On D-Day, the only weapon Millin carried was a ceremonial dirk tucked into his stocking. His pipes began to blare as the invasion armada left port in England, and those soldiers who heard the music raised a cheer. When they reached the beach, the piper did his duty, miraculously remaining unhurt. Several captured German soldiers later stated that they had not shot at Millin because they believed he had lost his mind.

“He was what we would nowadays call a celebrity,” Ken Sturdy, a 90-year-old Royal Navy veteran of D-Day and chairman of the Torbay and South Devon Normandy Veterans Association, told Guardian News and Media. “Among all the noise and bedlam going on I could hear bagpipes. I thought I had imagined them, and it wasn’t until later that I realized I really had heard them. Bill marched boldly with his pipes in a situation that was quite unbelievable. It was in the heat of battle, there was a lot of gunfire, and he was unarmed except for his pipes and his dirk. It was certainly heroic. People were dying around him and he was in the most alarming situation, so he must have been a very cool young fellow.”

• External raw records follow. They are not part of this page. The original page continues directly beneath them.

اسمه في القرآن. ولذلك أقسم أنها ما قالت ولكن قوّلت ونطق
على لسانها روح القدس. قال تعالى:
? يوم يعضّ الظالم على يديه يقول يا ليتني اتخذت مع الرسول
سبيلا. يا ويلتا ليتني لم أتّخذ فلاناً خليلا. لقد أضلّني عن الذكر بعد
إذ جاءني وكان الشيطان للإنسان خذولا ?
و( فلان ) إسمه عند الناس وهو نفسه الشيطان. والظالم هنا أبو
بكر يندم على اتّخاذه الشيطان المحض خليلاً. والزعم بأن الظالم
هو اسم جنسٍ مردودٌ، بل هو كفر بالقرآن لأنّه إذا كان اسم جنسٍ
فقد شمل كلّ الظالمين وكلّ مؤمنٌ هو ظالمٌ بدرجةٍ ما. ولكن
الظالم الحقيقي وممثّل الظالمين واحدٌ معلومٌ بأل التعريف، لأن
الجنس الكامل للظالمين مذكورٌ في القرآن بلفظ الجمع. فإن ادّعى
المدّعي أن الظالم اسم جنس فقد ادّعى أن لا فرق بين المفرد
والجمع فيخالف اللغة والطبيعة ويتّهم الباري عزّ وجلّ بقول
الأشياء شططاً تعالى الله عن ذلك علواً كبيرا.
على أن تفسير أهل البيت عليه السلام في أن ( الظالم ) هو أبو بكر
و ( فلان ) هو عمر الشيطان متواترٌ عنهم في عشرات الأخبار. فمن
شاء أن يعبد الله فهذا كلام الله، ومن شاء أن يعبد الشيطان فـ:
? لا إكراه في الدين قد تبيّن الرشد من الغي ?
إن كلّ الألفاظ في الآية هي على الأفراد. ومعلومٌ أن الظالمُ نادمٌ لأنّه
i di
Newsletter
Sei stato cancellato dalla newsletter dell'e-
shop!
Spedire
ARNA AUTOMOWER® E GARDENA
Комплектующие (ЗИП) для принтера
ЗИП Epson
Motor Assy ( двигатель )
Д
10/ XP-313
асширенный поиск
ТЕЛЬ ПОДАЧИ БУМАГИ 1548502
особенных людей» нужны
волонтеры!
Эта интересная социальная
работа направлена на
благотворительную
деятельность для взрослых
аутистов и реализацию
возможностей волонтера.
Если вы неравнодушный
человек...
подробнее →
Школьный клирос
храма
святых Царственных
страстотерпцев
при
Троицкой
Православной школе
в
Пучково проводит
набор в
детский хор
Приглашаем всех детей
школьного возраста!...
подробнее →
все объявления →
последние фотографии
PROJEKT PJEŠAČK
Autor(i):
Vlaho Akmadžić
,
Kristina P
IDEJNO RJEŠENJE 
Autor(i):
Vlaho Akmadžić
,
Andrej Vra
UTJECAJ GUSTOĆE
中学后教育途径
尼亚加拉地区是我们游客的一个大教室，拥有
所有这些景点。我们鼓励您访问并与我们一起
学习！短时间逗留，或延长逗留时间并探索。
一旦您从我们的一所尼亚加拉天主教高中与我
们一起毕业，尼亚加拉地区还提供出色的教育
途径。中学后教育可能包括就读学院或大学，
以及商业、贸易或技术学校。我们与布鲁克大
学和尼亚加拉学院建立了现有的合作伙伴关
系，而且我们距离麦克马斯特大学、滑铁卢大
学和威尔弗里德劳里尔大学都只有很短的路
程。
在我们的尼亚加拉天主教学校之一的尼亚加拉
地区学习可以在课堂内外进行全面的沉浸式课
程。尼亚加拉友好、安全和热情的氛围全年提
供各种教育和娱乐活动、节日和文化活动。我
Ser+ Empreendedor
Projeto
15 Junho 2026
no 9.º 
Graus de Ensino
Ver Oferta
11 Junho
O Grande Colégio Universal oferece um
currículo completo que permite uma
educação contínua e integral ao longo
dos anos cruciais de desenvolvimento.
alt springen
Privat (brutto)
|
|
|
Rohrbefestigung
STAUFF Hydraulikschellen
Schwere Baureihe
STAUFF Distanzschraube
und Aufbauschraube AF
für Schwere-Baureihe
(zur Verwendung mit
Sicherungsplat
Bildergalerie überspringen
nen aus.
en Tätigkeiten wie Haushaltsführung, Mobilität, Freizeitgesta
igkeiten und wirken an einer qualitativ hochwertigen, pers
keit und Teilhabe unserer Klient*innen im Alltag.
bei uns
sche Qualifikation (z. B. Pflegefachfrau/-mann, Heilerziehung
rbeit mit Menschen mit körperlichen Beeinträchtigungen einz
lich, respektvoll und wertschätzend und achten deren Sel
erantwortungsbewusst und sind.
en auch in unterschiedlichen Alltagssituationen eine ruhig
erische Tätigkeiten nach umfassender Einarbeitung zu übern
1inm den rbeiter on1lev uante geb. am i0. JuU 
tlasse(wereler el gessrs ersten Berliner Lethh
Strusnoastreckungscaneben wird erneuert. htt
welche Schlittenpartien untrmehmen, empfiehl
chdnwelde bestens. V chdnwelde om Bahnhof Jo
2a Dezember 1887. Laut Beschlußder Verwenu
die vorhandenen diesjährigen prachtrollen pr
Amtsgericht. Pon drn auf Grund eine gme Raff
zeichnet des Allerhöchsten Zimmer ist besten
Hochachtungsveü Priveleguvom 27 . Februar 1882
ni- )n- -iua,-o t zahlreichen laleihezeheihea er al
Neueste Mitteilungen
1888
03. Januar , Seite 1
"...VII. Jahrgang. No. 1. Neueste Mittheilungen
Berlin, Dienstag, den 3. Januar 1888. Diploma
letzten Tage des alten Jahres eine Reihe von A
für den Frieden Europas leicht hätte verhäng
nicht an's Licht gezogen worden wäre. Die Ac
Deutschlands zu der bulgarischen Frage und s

Another D-Day veteran, Tom Duncan, acknowledged, “I shall never forget hearing the skirl of Bill Millin’s pipes. It is hard to describe the impact it had. It gave us a great lift and increased our determination. As well as the pride we felt, it reminded us of home and why we were there fighting for our lives and those of our loved ones.”

“It Seemed Like a Very Long Bridge”

According to Telegraph Media Group, Millin was called upon several additional times to raise the morale of the men and steady their nerves. On the road to the village of Benouville near Pegasus Bridge, snipers fired at the British troops, and Lovat himself killed one of the Germans. When two soldiers confirmed that the enemy soldier was dead, Lovat leaned toward Millin and said, “Right Piper, start the pipes again.”

Once inside the town, Millin was asked to play for the men of 6 Commando as they advanced down the main street. One officer advised the piper to run, but Millin played “Blue Bonnets Over the Border” and walked ahead at a normal pace. Once they had reached Pegasus Bridge, Lovat ordered the piper to lead the men across. Knowing that the span was under sniper fire, he again stepped forward. Later, he remembered, “It seemed like a very long bridge.”

Millin participated in operations in Holland and ended the war in the town of Lubeck, Germany. He returned to Britain and worked on Lovat’s estate for a time, performed with a theater company, and trained as a psychiatric nurse. For the next 26 years, he worked at Langdon Hospital, Dawlish. Following his retirement in 1988, he returned to Normandy several times. In 1995, he played the bagpipes at Lord Lovat’s funeral. Piper Bill, as he was affectionately known, passed away in a nursing home in Dawlish, Devon, in 2010 at the age of 88.

In 2013, a statue of the famed D-Day piper was unveiled near the beach where he landed long ago. Such a permanent remembrance is fitting for a man who was indeed larger than life in 1944.